"But," continued Johnson, "besides this movement of rotation, doesn't the earth also move about the sun?"
"Yes, and this takes a year."
"Is it swifter than the other?"
"Infinitely so; and I ought to say that, although we are at the Pole, it takes us with it as well as all the people in the world. So our pretended immobility is a chimera: we are motionless with regard to the other points of the globe, but not so with regard to the sun."
"Good!" said Bell, with an accent of comic regret; "so I, who thought I was still, was mistaken! This illusion has to be given up!
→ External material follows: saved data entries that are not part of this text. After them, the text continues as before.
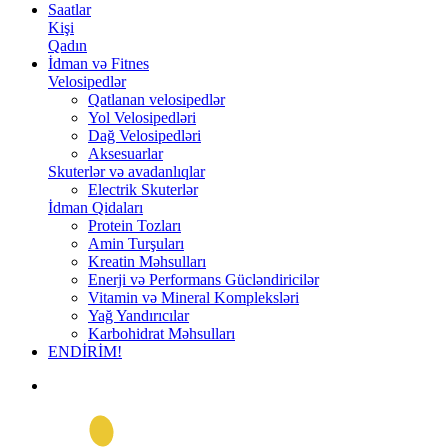
Saatlar
Kişi
Qadın
İdman və Fitnes
Velosipedlər
Qatlanan velosipedlər
Yol Velosipedləri
Dağ Velosipedləri
Aksesuarlar
Skuterlər və avadanlıqlar
Electrik Skuterlər
İdman Qidaları
Protein Tozları
Amin Turşuları
Kreatin Məhsulları
Enerji və Performans Gücləndiricilər
Vitamin və Mineral Kompleksləri
Yağ Yandırıcılar
Karbohidrat Məhsulları
ENDİRİM!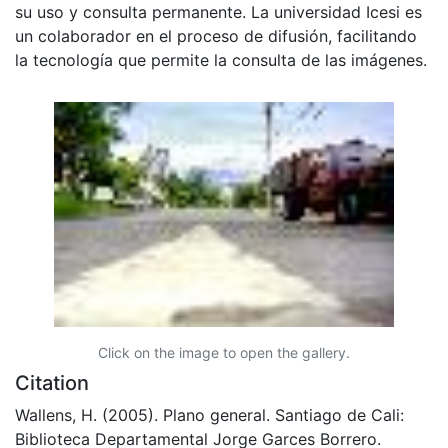
su uso y consulta permanente. La universidad Icesi es
un colaborador en el proceso de difusión, facilitando
la tecnología que permite la consulta de las imágenes.
Click on the image to open the gallery.
Citation
Wallens, H. (2005). Plano general. Santiago de Cali:
Biblioteca Departamental Jorge Garces Borrero.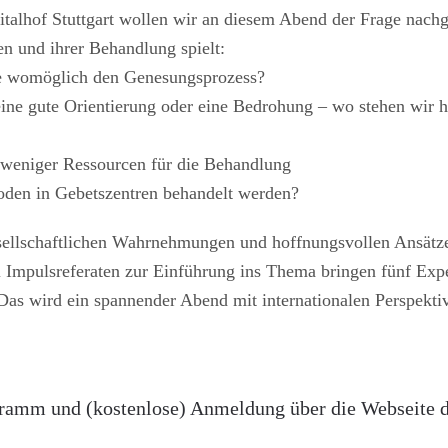
talhof Stuttgart wollen wir an diesem Abend der Frage nach
n und ihrer Behandlung spielt:
sie womöglich den Genesungsprozess?
ne gute Orientierung oder eine Bedrohung – wo stehen wir h
l weniger Ressourcen für die Behandlung
oden in Gebetszentren behandelt werden?
sellschaftlichen Wahrnehmungen und hoffnungsvollen Ansätze
i Impulsreferaten zur Einführung ins Thema bringen fünf Exp
 Das wird ein spannender Abend mit internationalen Perspekti
ramm und (kostenlose) Anmeldung über die Webseite 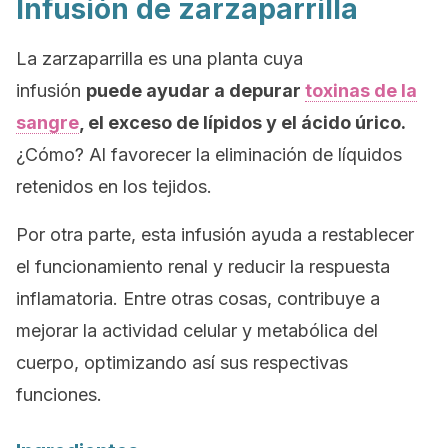
Infusión de zarzaparrilla
La zarzaparrilla es una planta cuya
infusión
puede ayudar a depurar
toxinas de la
sangre
, el exceso de lípidos y el ácido úrico.
¿Cómo? Al favorecer la eliminación de líquidos
retenidos en los tejidos.
Por otra parte, esta infusión ayuda a restablecer
el funcionamiento renal y reducir la respuesta
inflamatoria. Entre otras cosas, contribuye a
mejorar la actividad celular y metabólica del
cuerpo, optimizando así sus respectivas
funciones.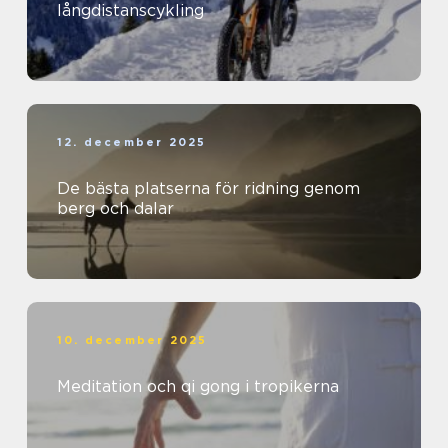
långdistanscykling
12. december 2025
De bästa platserna för ridning genom
berg och dalar
10. december 2025
Meditation och qi gong i tropikerna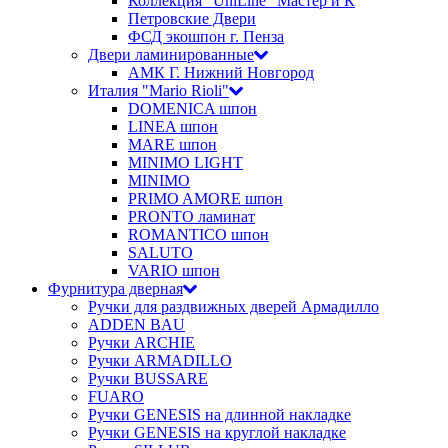
Коллекция "UniLine" Мастер и К
Петровские Двери
ФСД экошпон г. Пенза
Двери ламинированные
АМК Г. Нижний Новгород
Италия "Mario Rioli"
DOMENICA шпон
LINEA шпон
MARE шпон
MINIMO LIGHT
MINIMO
PRIMO AMORE шпон
PRONTO ламинат
ROMANTICO шпон
SALUTO
VARIO шпон
Фурнитура дверная
Ручки для раздвижных дверей Армадилло
ADDEN BAU
Ручки ARCHIE
Ручки ARMADILLO
Ручки BUSSARE
FUARO
Ручки GENESIS на длинной накладке
Ручки GENESIS на круглой накладке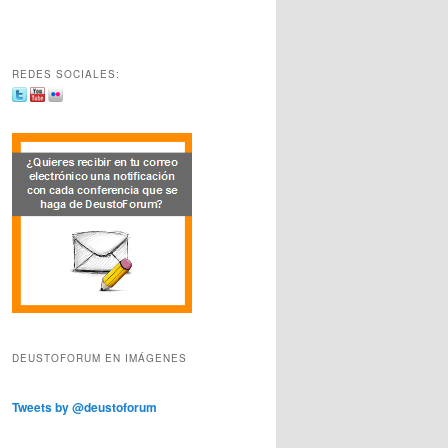
REDES SOCIALES:
DEUSTOFORUM EN IMÁGENES
Tweets by @deustoforum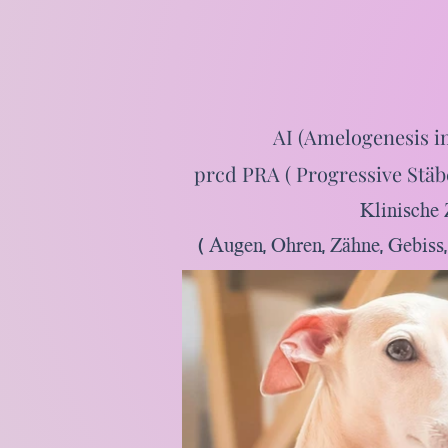
AI (Amelogenesis i
prcd PRA ( Progressive Stäb
Klinische 
( Augen, Ohren, Zähne, Gebiss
One can't have a moment's peace in this world."
"You are right, Bell," answered Johnson; "and will you tell us, Doctor, how fast this motion is?"
"It is very fast," answered the doctor; "the earth moves around the sun seventy-six times faster than a twenty-four-pound cannon-ball flies, which goes one hundred and ninety-five fathoms a second. It moves, then, seven leagues and six tenths per second; you see it is very different from the diurnal movement of the equator."
"The deuce!" said Bell; "that is incredible, Doctor! More than seven leagues a second, and that when it would have been so easy to be motionless, if God had wished it!"
"Good!" said Altamont; "do you think so, Bell? In that case no more night, nor spring, nor autumn, nor winter!"
"Without considering a still more terrible result," continued the doctor.